Namun pekan lalu, perintah itu sudah direvisi dan dikeluarkan kembali oleh Presiden Trump. Meski tetap menuai kecaman, sejauh ini lebih sedikit demonstrasi yang terjadi. Kontroversi atas langkah-langkah ini telah mendorong beberapa orang untuk merangkul warga yang berbeda agama.
Di pinggiran Kota Chicago terbentuk hubungan persahabatan seorang warga Muslim dan keluarga Yahudi yang berupaya membangun tempat yang lebih baik bagi mereka dan anak-anak mereka kelak, seperti dilansir dari VOA Indonesia.
Suatu pagi, Rabbi Jordan Bendat-Appel berkunjung kepada teman barunya yang beragama Islam, Fatih Yaldirim, di rumahnya di Schaumberg, di pinggiran kota Chicago.
Pertemuan pertama mereka terjadi pada Januari lalu di bandara internasional Chicago O'Hare.

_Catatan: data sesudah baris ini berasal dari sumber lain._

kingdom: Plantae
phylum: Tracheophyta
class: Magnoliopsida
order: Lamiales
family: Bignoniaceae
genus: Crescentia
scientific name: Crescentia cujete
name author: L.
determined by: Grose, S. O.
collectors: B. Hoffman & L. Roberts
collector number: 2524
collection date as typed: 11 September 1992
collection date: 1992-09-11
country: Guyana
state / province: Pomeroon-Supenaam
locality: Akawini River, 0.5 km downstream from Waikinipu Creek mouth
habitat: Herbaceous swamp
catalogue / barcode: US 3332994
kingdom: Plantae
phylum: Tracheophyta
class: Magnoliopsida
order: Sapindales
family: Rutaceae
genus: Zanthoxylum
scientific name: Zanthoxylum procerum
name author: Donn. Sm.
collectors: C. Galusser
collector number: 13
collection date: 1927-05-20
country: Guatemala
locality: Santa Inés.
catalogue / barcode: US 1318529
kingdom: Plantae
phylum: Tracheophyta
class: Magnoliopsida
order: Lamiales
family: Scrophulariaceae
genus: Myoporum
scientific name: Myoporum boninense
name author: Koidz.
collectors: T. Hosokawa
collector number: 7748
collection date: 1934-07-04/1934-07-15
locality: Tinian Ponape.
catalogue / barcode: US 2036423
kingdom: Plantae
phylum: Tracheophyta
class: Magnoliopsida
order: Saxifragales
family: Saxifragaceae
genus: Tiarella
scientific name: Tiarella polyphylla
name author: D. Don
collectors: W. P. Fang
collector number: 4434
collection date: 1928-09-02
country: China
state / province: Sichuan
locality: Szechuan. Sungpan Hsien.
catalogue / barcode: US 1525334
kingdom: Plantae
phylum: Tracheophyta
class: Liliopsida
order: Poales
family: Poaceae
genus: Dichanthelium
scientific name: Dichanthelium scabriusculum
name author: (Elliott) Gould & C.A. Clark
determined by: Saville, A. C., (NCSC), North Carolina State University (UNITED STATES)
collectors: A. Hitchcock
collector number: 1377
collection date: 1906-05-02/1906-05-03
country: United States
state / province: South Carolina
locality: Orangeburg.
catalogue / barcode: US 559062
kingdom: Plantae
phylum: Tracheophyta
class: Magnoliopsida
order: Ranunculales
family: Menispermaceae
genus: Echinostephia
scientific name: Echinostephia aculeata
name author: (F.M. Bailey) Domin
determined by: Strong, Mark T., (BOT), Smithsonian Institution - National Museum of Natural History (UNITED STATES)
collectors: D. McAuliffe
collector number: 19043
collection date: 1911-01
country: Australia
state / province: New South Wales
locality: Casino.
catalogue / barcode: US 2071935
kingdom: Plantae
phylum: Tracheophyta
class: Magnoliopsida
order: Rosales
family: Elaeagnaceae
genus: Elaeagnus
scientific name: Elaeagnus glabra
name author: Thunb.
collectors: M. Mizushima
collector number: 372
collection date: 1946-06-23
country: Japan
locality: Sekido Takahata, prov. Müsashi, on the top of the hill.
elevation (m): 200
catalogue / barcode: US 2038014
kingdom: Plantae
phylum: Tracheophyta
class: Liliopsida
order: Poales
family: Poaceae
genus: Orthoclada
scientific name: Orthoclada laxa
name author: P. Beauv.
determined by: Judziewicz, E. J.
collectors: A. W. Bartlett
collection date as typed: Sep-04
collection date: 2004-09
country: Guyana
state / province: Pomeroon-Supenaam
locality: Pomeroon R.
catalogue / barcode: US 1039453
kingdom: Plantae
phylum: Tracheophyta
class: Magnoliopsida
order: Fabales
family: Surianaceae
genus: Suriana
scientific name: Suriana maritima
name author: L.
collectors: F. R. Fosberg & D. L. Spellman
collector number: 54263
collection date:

Keduanya ambil bagian dalam demonstrasi menentang larangan masuk bagi warga dari tujuh negara mayoritas Muslim, yang dikeluarkan Presiden Trump.
Ketika itu, Fatih membawa putrinya, Maryem yang berusia tujuh tahun, sementara Rabbi Jordan Jordan membawa putranya yang berusia sembilan tahun dan mengenakan yarmulke, semacam topi khas Yahudi.
“Ini yang saya perjuangkan, saya gembira telah datang, dan akhirnya menyebar di seluruh internet. Karena ada pesan dalam demonstrasi itu,” kata Fatih.
‘’Saya tidak mengikuti demonstrasi itu untuk memprotes Presiden Trump atau siapa pun, tetapi benar-benar untuk memprotes orang-orang yang terkena dampak larangan itu,” ujar Jordan.
Rabbi Jordan mengatakan ia ikut dalam demonstrasi itu karena merasa perlu menunjukkan rasa solidaritas dengan komunitas Muslim.
Kemudian, keduanya saling bertukar nomor telepon. Beberapa minggu kemudian Rabbi Jordan mengundang Fatih dan keluarganya untuk mengikuti jamuan Shabbat.
Saat Rabbi mengunjungi Fatih yang berasal dari Turki untuk makan siang, proses untuk mengetahui lebih banyak tentang kebudayaan dan agama masing-masing berlanjut.
Sambil menyeruput teh khas Turki, dan menikmati matzah, sejenis roti tanpa ragi khas Yahudi dan keju yang terbuat dari susu kambing, kedua pria itu merasa nyaman dengan persahabatan tersebut.
“Hal terbaik dari pertemuan dengan Fatih adalah saya tidak saja merasa bertemu seseorang dalam konteks dialog antar-keyakinan, yang menurut saya sangat luar biasa. Tetapi saya benar-benar merasa punya teman baru dan tentunya juga perasaan ketika datang ke rumahnya, perasaan bahwa saya disambut, dan keramahtamahan keluarganya. Saya merasa nyaman di sini,” imbuh Jordan.
Ternyata, kisah persahabatan yang terjalin antara keluarga berbeda agama ini menarik perhatian nasional di tengah kontroversi perintah eksekutif Presiden Trump. Baru-baru ini terjadi pengusiran imigran illegal dan insiden anti-Yahudi.
Fatih merasa persamaan dalam agama mereka bisa membantu mengakhiri kebencian dan rasa fanatik berlebihan.
“Islam, Yahudi dan Kristen – semuanya adalah tradisi Ibrahim. Jadi ada begitu banyak kisah yang sama tentang semua agama ini, dan jika kita mendorong hal ini lewat pendidikan, dialog antar-agama dan kewirausahaan, saya rasa kita bisa menghentikan rasa fanatik, kebencian dan diskriminasi di dunia," ujar Fatih.
Bagi kedua ayah itu, penting untuk mereka dan anak-anaknya membentuk ikatan tersebut dan menciptakan masyarakat yang lebih toleran di Amerika.